March 20, 2013
Martin Luther King Jr. was an outstanding man and lived in a time where society around him was not quite outstanding. King stood up for equality and not what was good for him but what was good for the entire group. In my opinion, Martin Luther King Jr. is one of the most revered men in the history of this great country. Unfortunately, my discussion will not be about King but will relate to a speech I heard about some of his ideals.
Last week I attended a keynote address held by Dr. Cameron Carter and he titled his speech “The Post Racial Blues”. Dr. Carter talked about King’s “Letter from a Birmingham Jail” and focused on what the letter meant in today’s society. Carter opened with various questions like “How would the letter be read today?” and “Has the view on Martin Luther King Jr. changed?” It made me wonder and I began to think about how our society currently views Dr. King and the efforts he made. One of the texts I read brought me back to the changes that King wanted to make and it was entitled “Serving up Hope” by Stephanie Shapiro. The article by Shapiro talks about a man named Galen Sampson who reminded me of Dr. King. Sampson is an extremely hard-working man who is giving former drug users a second chance. Sampson owns a restaurant and hires and trains former drug users to become chefs and to have the ability to run a restaurant of their own. Seeing people go out of their way to help others is an art that has been lost over many years; it is rare to see someone who is willing to risk their own name for the sake of other people. King and Sampson and quite similar in this regard and it is refreshing to see that somebody is willing to take that chance.
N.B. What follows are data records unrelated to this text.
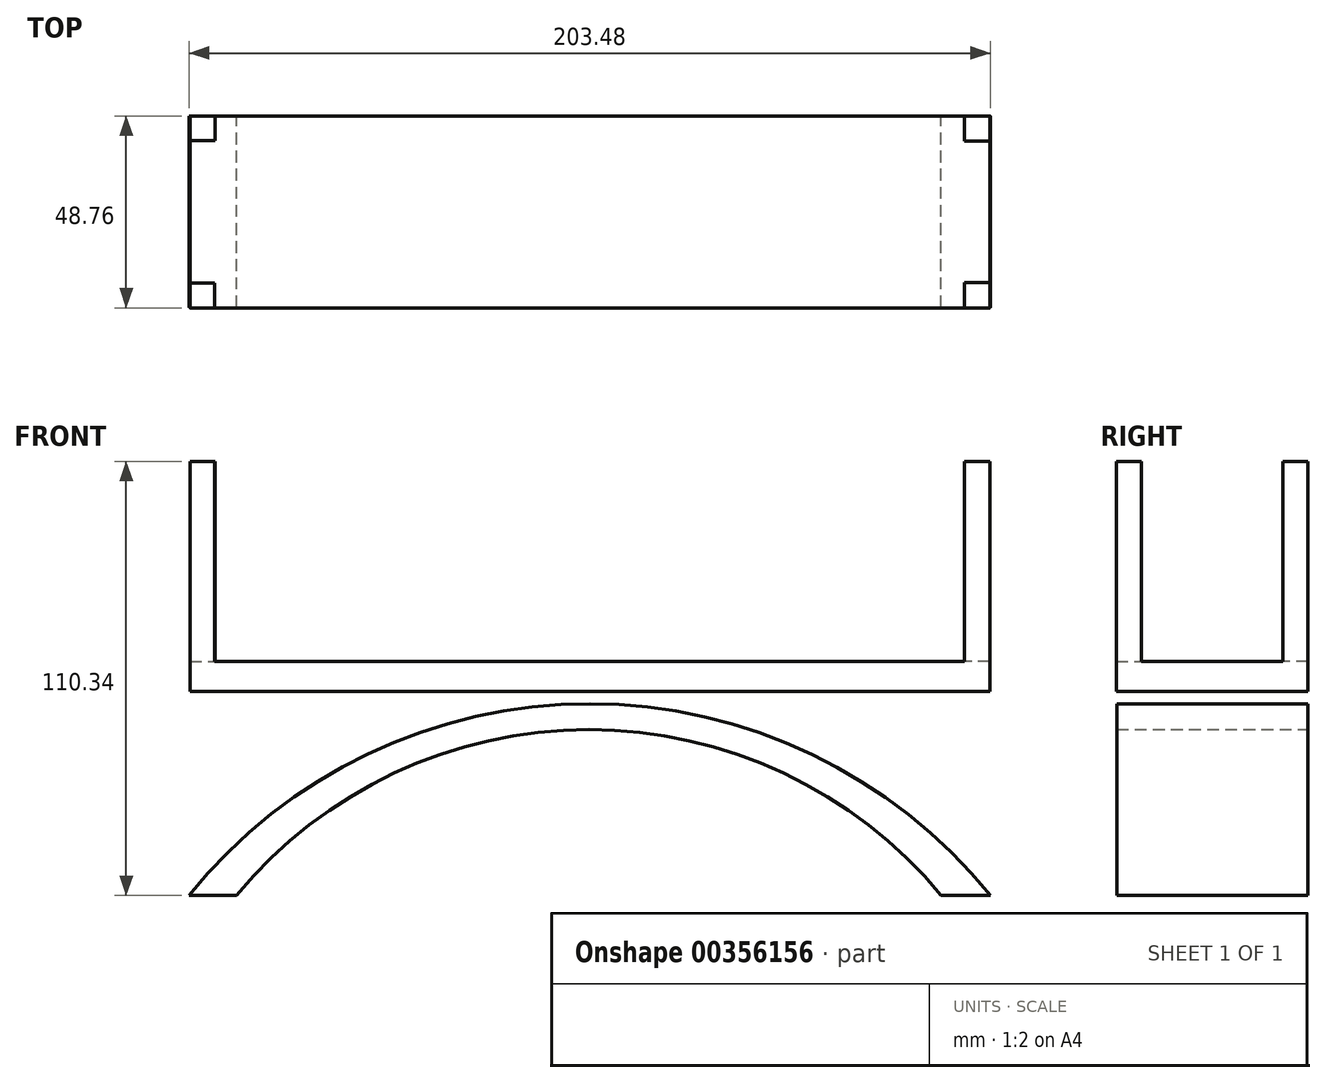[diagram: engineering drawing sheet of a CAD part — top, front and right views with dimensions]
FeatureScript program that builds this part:
annotation { "Feature Type Name" : "Feature", "Feature Type Description" : "" }
export const myFeature = defineFeature(function(context is Context, id is Id, definition is map)
    precondition{}
    {
        {
            var Q0;
            Q0=qCreatedBy(makeId("Front.planeOp"),FACE);
            var sketch = newSketch(context, id + "F0", { "sketchPlane" : qUnion([Q0])});
            skLineSegment(sketch, "E0.bottom", {"start": v(101.6, 3.81) * mm, "end": v(-101.6, 3.81) * mm});
            skLineSegment(sketch, "E0.top", {"start": v(101.6, -3.81) * mm, "end": v(-101.6, -3.81) * mm});
            skLineSegment(sketch, "E0.left", {"start": v(101.6, 3.81) * mm, "end": v(101.6, -3.81) * mm});
            skLineSegment(sketch, "E0.right", {"start": v(-101.6, 3.81) * mm, "end": v(-101.6, -3.81) * mm});
            skPoint(sketch, "E0.middle", {"position": v(0, 0) * mm});
            skSolve(sketch);
        }
        {
            var Q0;
            Q0=makeQuery(id+"F0.imprint","IMPRINT",FACE,{"disambiguationData":[TD([[makeQuery(id+"F0.imprint","IMPRINT",EDGE,{"derivedFrom":sQuery(id+"F0.wireOp",EDGE,"E0.bottom")}),1.0]])]});
            extrude(context, id + "F1", {"entities" : qUnion([Q0]), "depth" : 48.76 * mm});
        }
        {
            var Q0;
            Q0=makeQuery(id+"F1.opExtrude","SWEPT_FACE",FACE,{"disambiguationData":[OSD([sQuery(id+"F0.wireOp",EDGE,"E0.bottom")])]});
            var sketch = newSketch(context, id + "F2", { "sketchPlane" : qUnion([Q0])});
            skLineSegment(sketch, "E1.bottom", {"start": v(-101.6, 0) * mm, "end": v(-95.17, 0) * mm});
            skLineSegment(sketch, "E1.top", {"start": v(-101.6, -6.24) * mm, "end": v(-95.17, -6.24) * mm});
            skLineSegment(sketch, "E1.left", {"start": v(-101.6, 0) * mm, "end": v(-101.6, -6.24) * mm});
            skLineSegment(sketch, "E1.right", {"start": v(-95.17, 0) * mm, "end": v(-95.17, -6.24) * mm});
            skLineSegment(sketch, "E2.bottom", {"start": v(-101.6, -48.76) * mm, "end": v(-95.38, -48.76) * mm});
            skLineSegment(sketch, "E2.top", {"start": v(-101.6, -42.52) * mm, "end": v(-95.38, -42.52) * mm});
            skLineSegment(sketch, "E2.left", {"start": v(-101.6, -48.76) * mm, "end": v(-101.6, -42.52) * mm});
            skLineSegment(sketch, "E2.right", {"start": v(-95.38, -48.76) * mm, "end": v(-95.38, -42.52) * mm});
            skLineSegment(sketch, "E3.bottom", {"start": v(101.6, 0) * mm, "end": v(95.13, 0) * mm});
            skLineSegment(sketch, "E3.top", {"start": v(101.6, -6.44) * mm, "end": v(95.13, -6.44) * mm});
            skLineSegment(sketch, "E3.left", {"start": v(101.6, 0) * mm, "end": v(101.6, -6.44) * mm});
            skLineSegment(sketch, "E3.right", {"start": v(95.13, 0) * mm, "end": v(95.13, -6.44) * mm});
            skLineSegment(sketch, "E4.bottom", {"start": v(101.6, -48.76) * mm, "end": v(95.13, -48.76) * mm});
            skLineSegment(sketch, "E4.top", {"start": v(101.6, -42.32) * mm, "end": v(95.13, -42.32) * mm});
            skLineSegment(sketch, "E4.left", {"start": v(101.6, -48.76) * mm, "end": v(101.6, -42.32) * mm});
            skLineSegment(sketch, "E4.right", {"start": v(95.13, -48.76) * mm, "end": v(95.13, -42.32) * mm});
            skSolve(sketch);
        }
        {
            var Q0;
            Q0=qSketchRegion(id+"F2",true);
            extrude(context, id + "F3", {"entities" : qUnion([Q0]), "operationType" : NewBodyOperationType.ADD, "depth" : 50.8 * mm});
        }
        {
            var Q0;
            Q0=qCreatedBy(makeId("Front.planeOp"),FACE);
            var sketch = newSketch(context, id + "F4", { "sketchPlane" : qUnion([Q0])});
            skArc(sketch, "E5", {"start": v(101.7, -55.73) * mm, "mid": v(0, -7) * mm, "end": v(-101.77, -55.61) * mm});
            skLineSegment(sketch, "E6", {"start": v(-101.77, -55.61) * mm, "end": v(-89.74, -55.61) * mm});
            skLineSegment(sketch, "E7", {"start": v(89.22, -55.61) * mm, "end": v(101.7, -55.73) * mm});
            skArc(sketch, "E8", {"start": v(89.22, -55.61) * mm, "mid": v(-0.26, -13.56) * mm, "end": v(-89.74, -55.61) * mm});
            skSolve(sketch);
        }
        {
            var Q0;
            Q0=makeQuery(id+"F4.imprint","IMPRINT",FACE,{"disambiguationData":[TD([[makeQuery(id+"F4.imprint","IMPRINT",EDGE,{"derivedFrom":sQuery(id+"F4.wireOp",EDGE,"E5")}),1.0]])]});
            extrude(context, id + "F5", {"entities" : qUnion([Q0]), "operationType" : NewBodyOperationType.ADD, "depth" : 48.64 * mm});
        }
        {
            var Q0;
            Q0=qCreatedBy(makeId("Front.planeOp"),FACE);
            var sketch = newSketch(context, id + "F6", { "sketchPlane" : qUnion([Q0])});
            skLineSegment(sketch, "E9", {"start": v(-101.33, -3.82) * mm, "end": v(-101.33, -55.17) * mm});
            skSolve(sketch);
        }
        {
            var Q0;
            Q0=qSketchRegion(id+"F6",true);
            var Q1;
            Q1=sQuery(id+"F6.wireOp",EDGE,"E9");
            extrude(context, id + "F7", {"entities" : qUnion([Q0]), "bodyType" : ToolBodyType.SURFACE, "operationType" : NewBodyOperationType.ADD, "surfaceEntities" : qUnion([Q1]), "depth" : 48.73 * mm});
        }
        {
            var Q0;
            Q0=qCreatedBy(makeId("Front.planeOp"),FACE);
            var sketch = newSketch(context, id + "F8", { "sketchPlane" : qUnion([Q0])});
            skLineSegment(sketch, "E10", {"start": v(101.72, -3.53) * mm, "end": v(101.72, -55.63) * mm});
            skSolve(sketch);
        }
        {
            var Q0;
            Q0=qSketchRegion(id+"F8",true);
            var Q1;
            Q1=sQuery(id+"F8.wireOp",EDGE,"E10");
            extrude(context, id + "F9", {"entities" : qUnion([Q0]), "bodyType" : ToolBodyType.SURFACE, "surfaceEntities" : qUnion([Q1]), "depth" : 48.07 * mm});
        }
        {
            var Q0;
            Q0=qCreatedBy(makeId("Front.planeOp"),FACE);
            var sketch = newSketch(context, id + "F10", { "sketchPlane" : qUnion([Q0])});
            skLineSegment(sketch, "E11", {"start": v(-88.16, -4.41) * mm, "end": v(-88.16, -40.95) * mm});
            skLineSegment(sketch, "E12", {"start": v(-73.73, -4.41) * mm, "end": v(-73.73, -30.55) * mm});
            skLineSegment(sketch, "E13", {"start": v(-59.3, -3.82) * mm, "end": v(-59.3, -20.82) * mm});
            skLineSegment(sketch, "E14", {"start": v(-45.54, -3.82) * mm, "end": v(-45.54, -16.45) * mm});
            skLineSegment(sketch, "E15", {"start": v(89.08, -3.86) * mm, "end": v(89.08, -42.03) * mm});
            skLineSegment(sketch, "E16", {"start": v(74.3, -3.96) * mm, "end": v(74.3, -30.26) * mm});
            skLineSegment(sketch, "E17", {"start": v(237.1, -5.3) * mm, "end": v(237.1, -37.65) * mm});
            skLineSegment(sketch, "E18", {"start": v(59.2, -3.72) * mm, "end": v(59.2, -21.49) * mm});
            skLineSegment(sketch, "E19", {"start": v(43.4, -3.97) * mm, "end": v(43.4, -14.77) * mm});
            skSolve(sketch);
        }
        {
            var Q0;
            Q0=sQuery(id+"F10.wireOp",EDGE,"E11");
            var Q1;
            Q1=sQuery(id+"F10.wireOp",EDGE,"E12");
            var Q2;
            Q2=sQuery(id+"F10.wireOp",EDGE,"E13");
            var Q3;
            Q3=sQuery(id+"F10.wireOp",EDGE,"E14");
            var Q4;
            Q4=sQuery(id+"F10.wireOp",EDGE,"E19");
            var Q5;
            Q5=sQuery(id+"F10.wireOp",EDGE,"E18");
            var Q6;
            Q6=sQuery(id+"F10.wireOp",EDGE,"E16");
            var Q7;
            Q7=sQuery(id+"F10.wireOp",EDGE,"E15");
            extrude(context, id + "F11", {"bodyType" : ToolBodyType.SURFACE, "surfaceEntities" : qUnion([Q0, Q1, Q2, Q3, Q4, Q5, Q6, Q7]), "depth" : 48.62 * mm});
        }
        {
            var Q0;
            Q0=makeQuery(id+"F1.opExtrude","SWEPT_FACE",FACE,{"disambiguationData":[OSD([sQuery(id+"F0.wireOp",EDGE,"E0.bottom")])]});
            var sketch = newSketch(context, id + "F12", { "sketchPlane" : qUnion([Q0])});
            skLineSegment(sketch, "E20", {"start": v(-101.6, -24.38) * mm, "end": v(101.6, -24.38) * mm});
            skSolve(sketch);
        }
        {
            var Q0;
            Q0=qSketchRegion(id+"F12",true);
            var Q1;
            Q1=sQuery(id+"F12.wireOp",EDGE,"E20");
            extrude(context, id + "F13", {"entities" : qUnion([Q0]), "bodyType" : ToolBodyType.SURFACE, "surfaceEntities" : qUnion([Q1]), "depth" : 1.84 * mm});
        }
    });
“First Practice” is a poem that I read by Gary Gildner which highlights a speech given by a coach to his players and is an attempt to “fire up” his men. The coach seems quite militaristic in his approach to his players but he is preparing his men for their first practice. Dr. Cameron Carter said in his speech about Martin Luther King Jr. that “He (Dr. King) died as public enemy but is now viewed as a citizen saint.” The line has been in my head since attending the speech because it was remarkably true and in the minds of these players their coach was the public enemy but it was for the good of the team that he was so hard on them. Although Dr. King wasn’t “hard” on his followers he led them to their “battles” and stood right by their side until the day he died. “A Father” by Bharati Mukherjee also reminded me of Dr. King. The story by Mukherjee tells the story of a hard-working man in Detroit who gets up very early each morning in order to help support his family. This father is willing to do whatever he can in order to support his family and so was Martin Luther King Jr. Dr. King would do anything in order to reach his goals and this determined father would go to extreme lengths in order to feel successful.
It seemed to me that Dr. King believed that if we had true equality than we would have the ability to chase our dreams and pursue happiness. Richard Hague discusses the idea of doing what truly makes up internally happy in “Directions for resisting the SAT.” This poem by Hague actually made me smile and cringe at the same time. I thought back to taking the SAT and the excitement of applying to colleges and then I also felt uneasy reminiscing back to the moments when I was sitting taking this gut-wrenching test. Fortunately, for every reader of this poem, the poem was not about the SAT but about doing what makes us happy and not letting one test determine our entire life. Hague and Dr. King shared this idea of happiness and searching for what is actually important to each individual and not conforming to what everybody else does. Individuality is extremely important in today’s society and it scares me that people seem to be conforming more than ever before; exploring what makes us happy should be everybody’s first priority.